_Selection:_
Pavta Gobi Masala Recipe

Pavta Gobi Masala
'Curried' Lima / Butter Beans and Cauliflower
Submitted By: Taz

Ingredients:

1 Medium Cauliflower (Phul Gobi) - cut into bite sized florets
1 Large Yukon Gold Potato (Aloo) - cut into 1 inch 'cubes' (can peel if desired)
1 Medium Onion (Pyaz) - quartered and thinly sliced
3 cloves Fresh Garlic (Leh-sun) - smashed
1 inch piece Fresh Ginger (Adrak) - rough chopped
1 Fresh Green Chile (Hari Mirch) - seeded and small chopped
2 ½ Cups Vegetable Stock - can substitute plain water if desired
2 Cups Lima / Butter Beans (Pavta) - fresh, frozen, or dried soaked for 8 hours
2 Tbs Oil - can use olive, vegetable, canola, grape seed, or avocado oil - divided
1 ½ tsp Garam Masala
1 ½ tsp Turmeric Powder (Haldi)

_Exercise prompt:_ According to the recipe, how long should dried lima beans soak before use?

_Source data:_
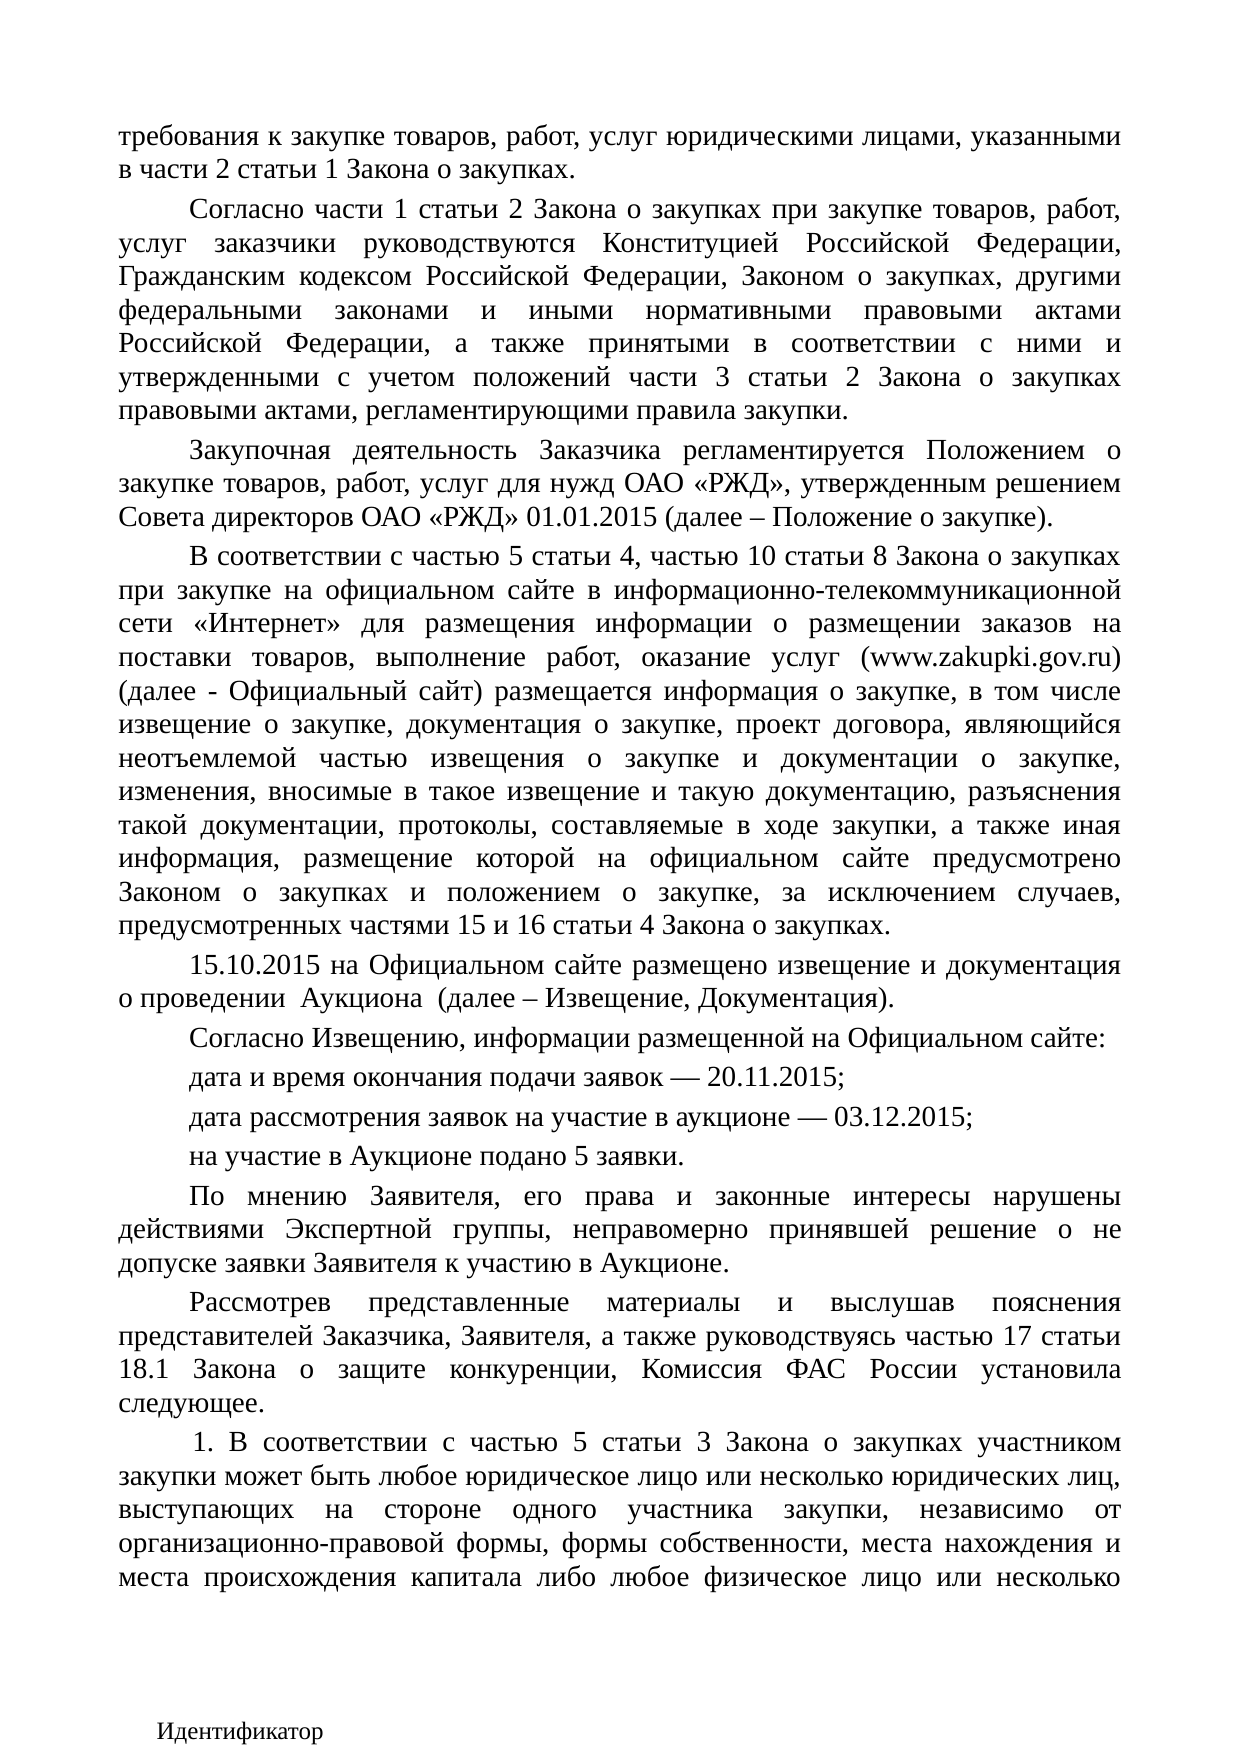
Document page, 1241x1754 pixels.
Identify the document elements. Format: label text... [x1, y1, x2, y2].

_Exercise answer:_ 8 hours